Besides sounding like characters from an Anime cartoon, Sangen Shugi is the concept of "going to the spot" of the issue, using the people who do the function as your guide.  Literally translated, San-Gen-Shugi means the "principle of three realities."   This ensures that the context of the issue is kept grounded in reality.   Once understood, Sangen Shugi brings focus to the point of innovation rapidly, using three realities:


  • Gen-ba means, "Real Place”:  Go to the shop floor to understand the reality. 
  • Gen-butsu means, "Real Part":  Look at the real part or the real services provided and analyze it while focusing on the facts.
  • Gen-jitsu means, "Real Facts":  Present conclusions using real data for a better understanding of what is actually happening in the field.

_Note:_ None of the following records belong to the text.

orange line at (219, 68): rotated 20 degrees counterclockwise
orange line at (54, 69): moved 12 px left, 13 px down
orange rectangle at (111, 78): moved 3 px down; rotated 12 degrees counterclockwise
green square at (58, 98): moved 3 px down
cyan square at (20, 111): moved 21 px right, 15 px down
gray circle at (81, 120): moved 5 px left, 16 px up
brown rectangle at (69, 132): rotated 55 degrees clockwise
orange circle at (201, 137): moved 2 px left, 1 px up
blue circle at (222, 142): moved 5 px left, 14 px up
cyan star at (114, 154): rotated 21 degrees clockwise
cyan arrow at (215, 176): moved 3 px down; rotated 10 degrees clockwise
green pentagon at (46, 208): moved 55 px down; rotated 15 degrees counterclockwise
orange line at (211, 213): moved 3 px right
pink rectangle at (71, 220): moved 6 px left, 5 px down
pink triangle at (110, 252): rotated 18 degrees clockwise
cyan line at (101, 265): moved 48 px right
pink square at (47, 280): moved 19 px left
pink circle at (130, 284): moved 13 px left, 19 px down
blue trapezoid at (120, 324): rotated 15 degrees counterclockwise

(Thanks to Alejandro Sibaja, Six Sigma Black Belt for this description

Note: For those of you wondering if this is related to Gemba... In Japanese, "Genba" sounds like "Gemba", and is frequently written this way in English.  The two concepts are the same.


In Honda culture, when an issue is identified, all parties collaborate to solution short term and long term solutions, using people who actually do the work, a unique approach in auto manufacturing.  Traditionally at other companies, architects and designers do not work side by side with hands on engineers.   This has the potential to create a whole new set of problems organizationally.  For Sangen Shugi, true experimentation and risk must be fostered and embraced.  At Honda, "No One will blame you for making a mistake if you tried something new;  in fact you may be promoted for that." said Chuck Ernst, Foreman of Honda's factory in Lincoln, Al.  And the opposite is true too... "However, you could fall out of favor if you're afraid to stray from what worked before - no matter how well it worked."


And that is the organizational point of Sangen Shugi for IT.  Traditionally, IT was built around formal enterprise architectures where risk and true innovation has been discouraged.  Traditional IT has followed many of the top down concepts built similar to Toyota.  A truly successful cloud program, built using a Cloud Center of Excellence, needs the latitude to experiment and innovate with the ability to fail and pivot.   For an organization to embrace agile, it is not just fail fast... It is understand the issue, solution the problem and enable your people to pivot. 


So which Organization are you more like today and which do you want to be? Toyota or Honda?